„Ich kann Sie nicht verstehen!“

Jan Ullrich (Wahrheit) trifft Jan Ullrich (T-Mobile). Ein Gespräch über alles und nichts

Beide holen ihr Handy heraus, wählen eine Nummer und beginnen zu telefonieren

Jan Ullrich (Wahrheit): Sicherlich werden Sie, Jan Ullrich, in der Öffentlichkeit oft auf meine Artikel angesprochen?

Jan Ullrich (T-Mobile): Nein.

Jan Ullrich (Wahrheit): Aber es kam bestimmt schon mal zu lustigen Verwechselungen?

Jan Ullrich (T-Mobile): Nein.

Jan Ullrich (Wahrheit): Wahrscheinlich haben Sie sogar schon mal ein Autogramm für mich geben müssen?

Jan Ullrich (T-Mobile): Noch nie. Nein, absolut noch nie.

Jan Ullrich (Wahrheit): Wie viele Ihrer großen Erfolge verdanken Sie eigentlich mir?

Jan Ullrich (T-Mobile): Keinen einzigen.

Jan Ullrich (Wahrheit): Es gab mal ein Zeitfahren, da habe ich die ganze Zeit zugeguckt und die Daumen gedrückt.

Jan Ullrich (T-Mobile): Hat mich nicht gestört …

Jan Ullrich (Wahrheit): Bei der Siegerehrung war ich total erschöpft und am nächsten Tag hatte ich Muskelkater.

Jan Ullrich (T-Mobile): Das ging mir nicht so.

Jan Ullrich (Wahrheit): Der Erfolg im Radsport hängt oft von der Leistung des ganzen Teams ab, finden Sie nicht?

Jan Ullrich (T-Mobile): Fahren musst du schon alleine …

Jan Ullrich (Wahrheit): Würden Sie mir eins Ihrer hübschen gelben Trikots schenken?

Jan Ullrich (T-Mobile): Nein.

Jan Ullrich (Wahrheit): Wollen Sie dann vielleicht meine Luftpumpe leihen?

Jan Ullrich (T-Mobile): Nein.

Jan Ullrich (Wahrheit): Ich habe noch ein beträchtliches Guthaben auf meinem Handy. Wollen Sie es vertelefonieren?

Jan Ullrich (T-Mobile): Nein, ich habe mein eigenes …

(Beide holen ihr Handy heraus, wählen eine Nummer und beginnen zu telefonieren.)

Beide: Ich kann Sie nicht verstehen. (Sie legen wieder auf.)

Jan Ullrich (Wahrheit): Als ich ein kleiner Junge war, musste ich mit dem Rad auf dem Nachhauseweg von der Schule mehrere Berge erklimmen. Dabei stellte ich mir immer vor, irgendwann ein großer und erfolgreicher Radrennfahrer zu sein. Meine Wünsche und Fantasien waren so stark, dass sie sich in Ihnen materialisiert haben. Sie sind meine Vorstellung, und ich kann mit Ihnen machen, was ich will.
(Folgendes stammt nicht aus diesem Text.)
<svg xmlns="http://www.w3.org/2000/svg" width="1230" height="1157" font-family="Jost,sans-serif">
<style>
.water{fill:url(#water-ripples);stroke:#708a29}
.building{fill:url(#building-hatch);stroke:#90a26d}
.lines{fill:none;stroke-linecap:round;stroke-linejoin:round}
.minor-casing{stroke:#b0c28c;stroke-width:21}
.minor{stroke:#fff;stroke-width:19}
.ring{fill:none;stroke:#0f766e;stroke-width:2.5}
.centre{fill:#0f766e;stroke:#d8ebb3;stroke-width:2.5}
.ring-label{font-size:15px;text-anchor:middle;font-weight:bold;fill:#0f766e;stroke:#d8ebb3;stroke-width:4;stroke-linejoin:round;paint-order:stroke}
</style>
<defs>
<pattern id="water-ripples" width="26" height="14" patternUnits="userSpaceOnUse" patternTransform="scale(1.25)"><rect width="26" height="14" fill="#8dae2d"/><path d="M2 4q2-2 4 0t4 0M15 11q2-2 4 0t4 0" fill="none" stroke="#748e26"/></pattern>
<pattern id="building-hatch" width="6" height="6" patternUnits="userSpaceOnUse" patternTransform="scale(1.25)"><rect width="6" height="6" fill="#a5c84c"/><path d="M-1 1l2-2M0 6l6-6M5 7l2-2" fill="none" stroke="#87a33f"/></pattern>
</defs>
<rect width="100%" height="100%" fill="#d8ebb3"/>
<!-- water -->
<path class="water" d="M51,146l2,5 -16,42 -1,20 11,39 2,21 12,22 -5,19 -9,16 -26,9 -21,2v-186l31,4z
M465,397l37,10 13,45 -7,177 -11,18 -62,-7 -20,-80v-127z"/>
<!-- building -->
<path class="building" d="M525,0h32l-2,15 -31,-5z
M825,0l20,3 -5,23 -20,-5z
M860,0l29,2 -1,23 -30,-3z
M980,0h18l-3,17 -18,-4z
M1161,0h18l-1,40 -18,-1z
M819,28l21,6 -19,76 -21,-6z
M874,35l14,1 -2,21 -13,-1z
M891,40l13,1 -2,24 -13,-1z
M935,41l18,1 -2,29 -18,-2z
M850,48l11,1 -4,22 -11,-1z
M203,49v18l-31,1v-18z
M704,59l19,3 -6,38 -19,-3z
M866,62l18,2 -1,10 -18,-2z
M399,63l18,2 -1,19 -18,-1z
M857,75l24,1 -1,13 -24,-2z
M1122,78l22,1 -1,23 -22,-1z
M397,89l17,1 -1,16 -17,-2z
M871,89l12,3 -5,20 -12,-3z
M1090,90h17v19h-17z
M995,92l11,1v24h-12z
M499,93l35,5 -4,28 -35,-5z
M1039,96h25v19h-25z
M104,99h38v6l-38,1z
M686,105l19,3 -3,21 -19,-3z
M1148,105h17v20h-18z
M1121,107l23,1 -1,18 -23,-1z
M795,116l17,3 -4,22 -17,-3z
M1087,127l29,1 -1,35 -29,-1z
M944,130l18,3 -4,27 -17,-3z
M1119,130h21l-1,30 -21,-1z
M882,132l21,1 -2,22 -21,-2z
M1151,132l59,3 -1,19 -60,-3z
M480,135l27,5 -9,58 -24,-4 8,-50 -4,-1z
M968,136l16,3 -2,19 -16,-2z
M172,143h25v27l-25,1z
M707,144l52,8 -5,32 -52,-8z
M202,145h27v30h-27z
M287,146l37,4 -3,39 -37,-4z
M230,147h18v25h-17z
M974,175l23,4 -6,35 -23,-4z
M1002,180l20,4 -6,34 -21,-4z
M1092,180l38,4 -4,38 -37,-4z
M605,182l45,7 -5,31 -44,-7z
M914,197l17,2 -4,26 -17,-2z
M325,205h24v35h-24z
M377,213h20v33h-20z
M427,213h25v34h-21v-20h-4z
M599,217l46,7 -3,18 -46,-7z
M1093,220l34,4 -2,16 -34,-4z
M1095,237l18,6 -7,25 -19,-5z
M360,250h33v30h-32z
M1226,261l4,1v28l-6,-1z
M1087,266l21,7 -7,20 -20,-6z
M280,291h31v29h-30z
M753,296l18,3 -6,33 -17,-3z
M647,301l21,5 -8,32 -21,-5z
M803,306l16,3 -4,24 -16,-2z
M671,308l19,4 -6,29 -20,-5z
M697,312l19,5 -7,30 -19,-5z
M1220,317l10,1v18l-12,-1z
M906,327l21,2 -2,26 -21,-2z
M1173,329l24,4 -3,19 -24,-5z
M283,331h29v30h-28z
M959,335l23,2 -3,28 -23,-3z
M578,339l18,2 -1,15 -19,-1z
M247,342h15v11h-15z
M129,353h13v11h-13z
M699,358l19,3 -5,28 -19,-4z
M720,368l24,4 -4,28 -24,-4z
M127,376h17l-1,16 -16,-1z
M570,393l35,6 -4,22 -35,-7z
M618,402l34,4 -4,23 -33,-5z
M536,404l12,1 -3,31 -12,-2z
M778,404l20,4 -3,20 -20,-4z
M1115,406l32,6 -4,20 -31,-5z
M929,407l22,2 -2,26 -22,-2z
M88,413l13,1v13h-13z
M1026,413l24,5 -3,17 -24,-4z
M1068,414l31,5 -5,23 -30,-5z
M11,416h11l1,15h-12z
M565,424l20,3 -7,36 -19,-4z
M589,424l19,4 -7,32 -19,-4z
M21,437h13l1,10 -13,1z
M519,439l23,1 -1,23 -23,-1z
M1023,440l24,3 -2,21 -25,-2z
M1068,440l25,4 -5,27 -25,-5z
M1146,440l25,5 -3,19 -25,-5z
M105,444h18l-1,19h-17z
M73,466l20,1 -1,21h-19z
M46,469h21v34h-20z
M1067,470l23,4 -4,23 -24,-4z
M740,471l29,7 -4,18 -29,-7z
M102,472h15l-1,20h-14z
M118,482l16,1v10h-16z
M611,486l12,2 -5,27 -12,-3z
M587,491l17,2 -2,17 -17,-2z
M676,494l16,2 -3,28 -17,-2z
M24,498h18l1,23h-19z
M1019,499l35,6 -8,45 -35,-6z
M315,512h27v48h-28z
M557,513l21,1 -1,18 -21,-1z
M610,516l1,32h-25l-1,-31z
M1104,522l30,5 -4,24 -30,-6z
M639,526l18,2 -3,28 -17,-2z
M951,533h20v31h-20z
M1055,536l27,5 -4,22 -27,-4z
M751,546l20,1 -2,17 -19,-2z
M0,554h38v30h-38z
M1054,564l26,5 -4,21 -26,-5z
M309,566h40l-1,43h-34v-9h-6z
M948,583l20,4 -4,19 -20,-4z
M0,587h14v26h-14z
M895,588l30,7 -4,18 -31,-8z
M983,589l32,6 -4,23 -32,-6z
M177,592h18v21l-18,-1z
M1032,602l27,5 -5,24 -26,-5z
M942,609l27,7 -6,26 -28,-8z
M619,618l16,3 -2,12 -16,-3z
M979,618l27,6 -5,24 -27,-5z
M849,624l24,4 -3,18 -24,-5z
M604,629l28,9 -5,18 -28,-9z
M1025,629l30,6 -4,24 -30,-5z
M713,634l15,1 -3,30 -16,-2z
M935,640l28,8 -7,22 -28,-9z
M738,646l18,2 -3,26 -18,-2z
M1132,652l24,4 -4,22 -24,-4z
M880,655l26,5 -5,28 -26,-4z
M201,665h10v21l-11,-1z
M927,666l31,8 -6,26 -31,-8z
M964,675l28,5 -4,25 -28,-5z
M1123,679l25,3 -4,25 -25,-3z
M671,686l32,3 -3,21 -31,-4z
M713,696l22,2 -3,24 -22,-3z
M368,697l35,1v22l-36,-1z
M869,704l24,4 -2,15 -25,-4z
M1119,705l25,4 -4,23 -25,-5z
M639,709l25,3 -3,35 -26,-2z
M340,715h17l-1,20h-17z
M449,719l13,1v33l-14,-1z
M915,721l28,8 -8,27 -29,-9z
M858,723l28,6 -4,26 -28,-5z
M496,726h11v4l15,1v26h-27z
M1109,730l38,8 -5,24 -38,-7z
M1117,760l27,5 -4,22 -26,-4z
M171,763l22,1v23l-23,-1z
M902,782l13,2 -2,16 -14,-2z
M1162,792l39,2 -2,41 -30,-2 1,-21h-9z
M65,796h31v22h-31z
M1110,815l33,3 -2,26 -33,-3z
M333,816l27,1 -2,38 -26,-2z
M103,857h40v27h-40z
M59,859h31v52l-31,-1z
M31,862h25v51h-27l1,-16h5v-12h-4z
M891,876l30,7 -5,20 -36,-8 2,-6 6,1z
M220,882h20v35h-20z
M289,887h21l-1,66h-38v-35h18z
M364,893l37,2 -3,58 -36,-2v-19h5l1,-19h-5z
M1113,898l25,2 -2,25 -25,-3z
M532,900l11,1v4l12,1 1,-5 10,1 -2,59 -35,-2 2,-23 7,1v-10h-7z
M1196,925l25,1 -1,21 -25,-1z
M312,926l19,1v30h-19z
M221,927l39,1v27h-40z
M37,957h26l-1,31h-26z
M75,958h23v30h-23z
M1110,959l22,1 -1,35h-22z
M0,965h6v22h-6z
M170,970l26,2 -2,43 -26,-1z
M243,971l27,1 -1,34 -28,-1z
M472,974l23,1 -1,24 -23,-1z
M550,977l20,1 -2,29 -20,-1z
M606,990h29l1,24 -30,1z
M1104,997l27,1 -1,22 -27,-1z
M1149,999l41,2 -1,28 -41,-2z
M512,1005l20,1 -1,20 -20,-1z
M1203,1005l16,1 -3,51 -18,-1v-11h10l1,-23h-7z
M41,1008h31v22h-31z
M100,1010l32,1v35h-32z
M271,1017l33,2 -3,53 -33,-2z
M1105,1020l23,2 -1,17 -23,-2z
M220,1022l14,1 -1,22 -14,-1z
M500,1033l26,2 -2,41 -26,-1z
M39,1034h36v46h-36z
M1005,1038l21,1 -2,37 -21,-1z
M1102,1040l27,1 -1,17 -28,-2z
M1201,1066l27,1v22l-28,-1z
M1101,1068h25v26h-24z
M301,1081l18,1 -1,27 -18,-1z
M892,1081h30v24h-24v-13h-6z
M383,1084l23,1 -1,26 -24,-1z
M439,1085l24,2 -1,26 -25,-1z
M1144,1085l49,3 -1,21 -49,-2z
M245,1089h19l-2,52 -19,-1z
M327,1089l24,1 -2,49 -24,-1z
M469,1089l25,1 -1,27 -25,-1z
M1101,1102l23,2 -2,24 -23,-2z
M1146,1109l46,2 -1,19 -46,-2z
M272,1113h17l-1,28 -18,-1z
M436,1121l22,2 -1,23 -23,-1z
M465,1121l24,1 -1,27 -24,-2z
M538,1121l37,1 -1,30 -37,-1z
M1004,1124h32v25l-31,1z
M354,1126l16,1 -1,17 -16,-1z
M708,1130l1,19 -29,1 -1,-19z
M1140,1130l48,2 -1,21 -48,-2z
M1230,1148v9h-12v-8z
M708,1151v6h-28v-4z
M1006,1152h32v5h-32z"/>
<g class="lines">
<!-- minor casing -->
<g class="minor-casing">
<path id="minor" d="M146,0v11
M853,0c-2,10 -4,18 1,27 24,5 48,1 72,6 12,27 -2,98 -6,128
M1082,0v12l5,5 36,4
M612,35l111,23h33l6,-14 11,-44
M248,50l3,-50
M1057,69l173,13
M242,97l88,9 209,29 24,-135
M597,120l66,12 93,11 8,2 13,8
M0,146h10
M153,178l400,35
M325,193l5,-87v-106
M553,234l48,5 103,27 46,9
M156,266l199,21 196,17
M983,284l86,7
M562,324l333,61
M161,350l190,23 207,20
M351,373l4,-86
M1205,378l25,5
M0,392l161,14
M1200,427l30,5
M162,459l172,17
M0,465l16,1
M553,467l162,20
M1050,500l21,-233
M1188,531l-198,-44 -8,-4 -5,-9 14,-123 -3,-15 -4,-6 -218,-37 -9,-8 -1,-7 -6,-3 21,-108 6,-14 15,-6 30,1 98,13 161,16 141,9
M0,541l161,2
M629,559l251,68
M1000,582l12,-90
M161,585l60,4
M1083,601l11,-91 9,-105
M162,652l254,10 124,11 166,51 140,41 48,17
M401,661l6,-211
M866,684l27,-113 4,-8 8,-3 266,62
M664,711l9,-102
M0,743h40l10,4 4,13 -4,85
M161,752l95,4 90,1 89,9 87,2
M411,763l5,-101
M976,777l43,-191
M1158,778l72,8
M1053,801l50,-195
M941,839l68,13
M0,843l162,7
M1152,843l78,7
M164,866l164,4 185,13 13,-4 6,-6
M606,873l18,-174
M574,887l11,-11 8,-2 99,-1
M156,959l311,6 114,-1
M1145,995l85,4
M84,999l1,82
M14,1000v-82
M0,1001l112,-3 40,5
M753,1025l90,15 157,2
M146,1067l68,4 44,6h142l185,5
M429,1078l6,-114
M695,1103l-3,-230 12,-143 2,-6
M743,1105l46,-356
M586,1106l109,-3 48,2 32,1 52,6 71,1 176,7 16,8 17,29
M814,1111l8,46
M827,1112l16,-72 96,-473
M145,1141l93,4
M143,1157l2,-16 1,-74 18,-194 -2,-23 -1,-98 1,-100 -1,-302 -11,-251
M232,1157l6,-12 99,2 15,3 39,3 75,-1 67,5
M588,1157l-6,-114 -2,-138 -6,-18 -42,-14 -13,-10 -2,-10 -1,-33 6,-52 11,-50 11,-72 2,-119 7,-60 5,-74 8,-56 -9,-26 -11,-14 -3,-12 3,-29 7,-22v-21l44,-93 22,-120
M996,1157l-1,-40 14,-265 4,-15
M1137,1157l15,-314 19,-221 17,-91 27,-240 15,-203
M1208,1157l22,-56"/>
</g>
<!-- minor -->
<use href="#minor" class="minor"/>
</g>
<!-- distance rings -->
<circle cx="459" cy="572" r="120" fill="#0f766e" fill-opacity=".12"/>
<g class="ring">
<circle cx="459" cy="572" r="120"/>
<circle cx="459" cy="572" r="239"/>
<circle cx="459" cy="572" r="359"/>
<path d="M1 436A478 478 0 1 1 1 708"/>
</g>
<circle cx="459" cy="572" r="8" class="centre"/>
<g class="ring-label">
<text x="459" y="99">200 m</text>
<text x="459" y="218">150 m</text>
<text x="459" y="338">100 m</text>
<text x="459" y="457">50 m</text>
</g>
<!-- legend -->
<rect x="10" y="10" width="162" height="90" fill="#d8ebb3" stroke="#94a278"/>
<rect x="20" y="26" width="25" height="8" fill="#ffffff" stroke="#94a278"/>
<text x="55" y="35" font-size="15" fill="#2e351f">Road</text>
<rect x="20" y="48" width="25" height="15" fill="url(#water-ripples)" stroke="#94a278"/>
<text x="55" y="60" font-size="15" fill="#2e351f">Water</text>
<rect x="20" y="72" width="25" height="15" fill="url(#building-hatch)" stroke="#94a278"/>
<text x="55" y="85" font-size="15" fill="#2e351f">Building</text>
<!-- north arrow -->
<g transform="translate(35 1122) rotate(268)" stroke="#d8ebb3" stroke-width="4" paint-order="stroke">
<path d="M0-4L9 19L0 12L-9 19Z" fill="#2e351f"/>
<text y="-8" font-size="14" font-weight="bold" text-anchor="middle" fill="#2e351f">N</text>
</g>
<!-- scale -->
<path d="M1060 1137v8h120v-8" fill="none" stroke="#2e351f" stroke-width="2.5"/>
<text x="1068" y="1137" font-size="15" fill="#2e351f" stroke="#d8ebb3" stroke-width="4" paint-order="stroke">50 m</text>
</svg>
Jan Ullrich (T-Mobile): Das glaube ich nicht.

Jan Ullrich (Wahrheit): Aber dieses Interview ist doch von vorne bis hinten erfunden!

Jan Ullrich (T-Mobile): Ja.

Jan Ullrich (Wahrheit): Wenn dieses Interview erfunden ist, dann sind Sie auch erfunden.

Jan Ullrich (T-Mobile): Aber Sie dann doch auch!

Jan Ullrich (Wahrheit): Und von wem?

Jan Ullrich (T-Mobile): Von mir natürlich.

Jan Ullrich (Wahrheit): Ach nee – und wie geht’s jetzt weiter?

Jan Ullrich (T-Mobile): Treiben Sie gern Sport?

Jan Ullrich (Wahrheit): Nein.

Jan Ullrich (T-Mobile): Fahren Sie gern Rad?

Jan Ullrich (Wahrheit): Selten und nur kurze Strecken.

Jan Ullrich (T-Mobile): Warum?

Jan Ullrich (Wahrheit): In mir wohnt kein Ergeiz für schnelle und anstrengende Bewegungen. Ich bevorzuge leichtes Dahintreiben.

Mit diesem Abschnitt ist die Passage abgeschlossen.